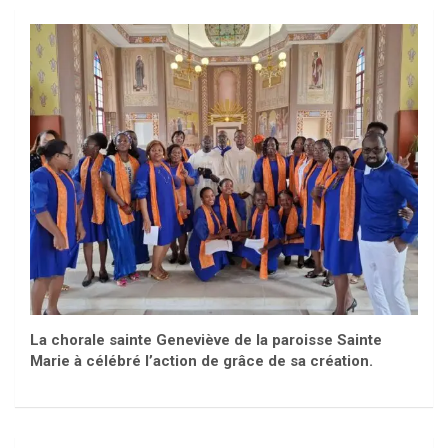
La chorale sainte Geneviève de la paroisse Sainte
Marie à célébré l’action de grâce de sa création.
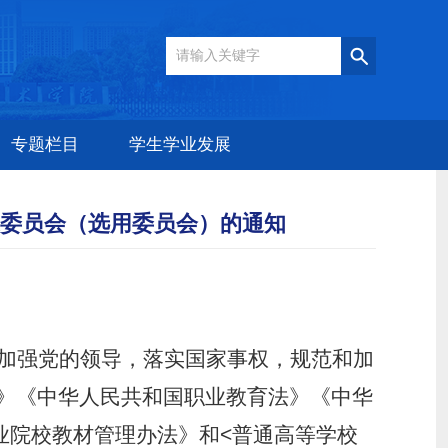
专题栏目
学生学业发展
专家委员会（选用委员会）的通知
加强党的领导，落实国家事权，规范和加
》《中华人民共和国职业教育法》《中华
业院校教材管理办法》和<普通高等学校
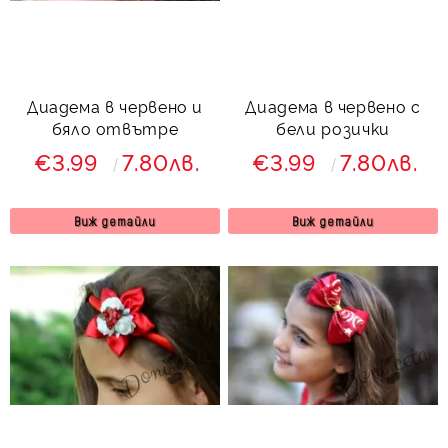
Диадема в червено и
Диадема в червено с
бяло отвътре
бели розички
€3.99
7.80лв.
€3.99
7.80лв.
Виж детайли
Виж детайли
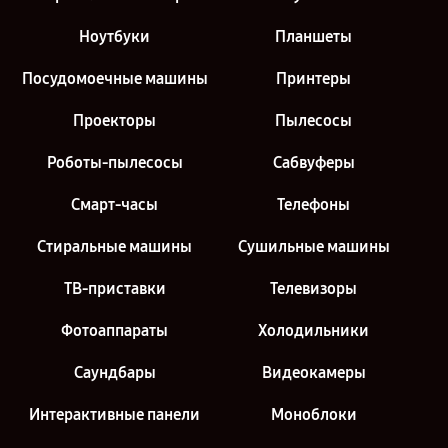
Ноутбуки
Планшеты
Посудомоечные машины
Принтеры
Проекторы
Пылесосы
Роботы-пылесосы
Сабвуферы
Смарт-часы
Телефоны
Стиральные машины
Сушильные машины
ТВ-приставки
Телевизоры
Фотоаппараты
Холодильники
Саундбары
Видеокамеры
Интерактивные панели
Моноблоки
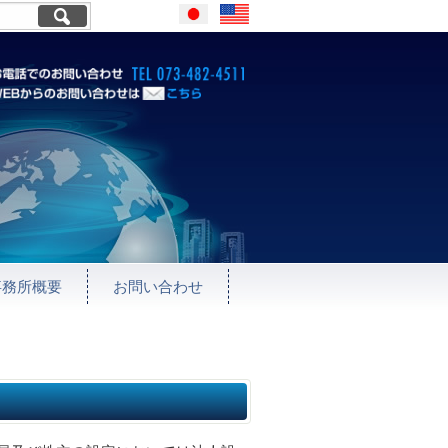
Japanese
English
お電話でのお問い合わせ TEL073
WEBからのお問い合わせはこ
ちら
事務所概要
お問い合わせ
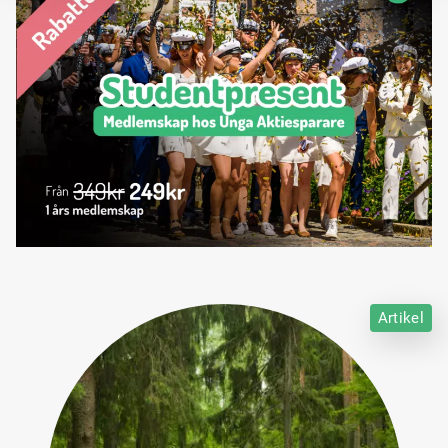
Artikel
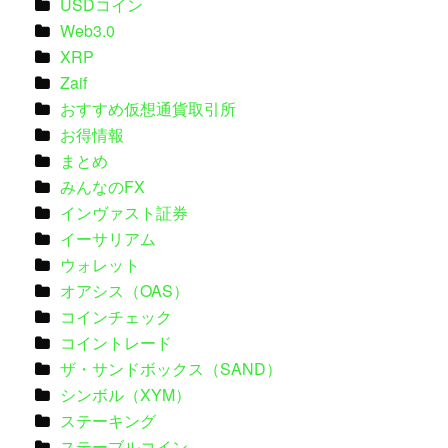
USDコイン
Web3.0
XRP
Zaif
おすすめ仮想通貨取引所
お得情報
まとめ
みんなのFX
インヴァスト証券
イーサリアム
ウォレット
オアシス（OAS）
コインチェック
コイントレード
ザ・サンドボックス（SAND）
シンボル（XYM）
ステーキング
ステーブルコイン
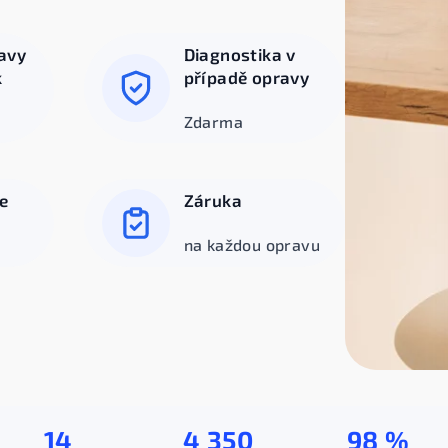
avy
Diagnostika v
k
případě opravy
Zdarma
e
Záruka
na každou opravu
14
4 350
98 %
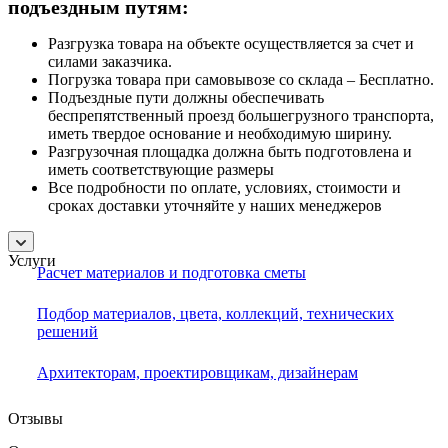
подъездным путям:
Разгрузка товара на объекте осуществляется за счет и
силами заказчика.
Погрузка товара при самовывозе со склада – Бесплатно.
Подъездные пути должны обеспечивать
беспрепятственный проезд большегрузного транспорта,
иметь твердое основание и необходимую ширину.
Разгрузочная площадка должна быть подготовлена и
иметь соответствующие размеры
Все подробности по оплате, условиях, стоимости и
сроках доставки уточняйте у наших менеджеров
Услуги
Расчет материалов и подготовка сметы
Подбор материалов, цвета, коллекций, технических
решений
Архитекторам, проектировщикам, дизайнерам
Отзывы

The task
Start at the line above containing "Диадема в червено и" and stop at the line containing "Разгрузочная площадка должна": print those lines and everything between them exactly, but not the pictures.

Answer section
Диадема в червено и
Диадема в червено с
бяло отвътре
бели розички
€3.99
7.80лв.
€3.99
7.80лв.
Виж детайли
Виж детайли
Ноутбуки
Планшеты
Посудомоечные машины
Принтеры
Проекторы
Пылесосы
Роботы-пылесосы
Сабвуферы
Смарт-часы
Телефоны
Стиральные машины
Сушильные машины
ТВ-приставки
Телевизоры
Фотоаппараты
Холодильники
Саундбары
Видеокамеры
Интерактивные панели
Моноблоки
Japanese
English
お電話でのお問い合わせ TEL073
WEBからのお問い合わせはこ
ちら
事務所概要
お問い合わせ
Artikel
USDコイン
Web3.0
XRP
Zaif
おすすめ仮想通貨取引所
お得情報
まとめ
みんなのFX
インヴァスト証券
イーサリアム
ウォレット
オアシス（OAS）
コインチェック
コイントレード
ザ・サンドボックス（SAND）
シンボル（XYM）
ステーキング
ステーブルコイン
avy
Diagnostika v
k
případě opravy
Zdarma
e
Záruka
na každou opravu
14
4 350
98 %
подъездным путям:
Разгрузка товара на объекте осуществляется за счет и
силами заказчика.
Погрузка товара при самовывозе со склада – Бесплатно.
Подъездные пути должны обеспечивать
беспрепятственный проезд большегрузного транспорта,
иметь твердое основание и необходимую ширину.
Разгрузочная площадка должна быть подготовлена и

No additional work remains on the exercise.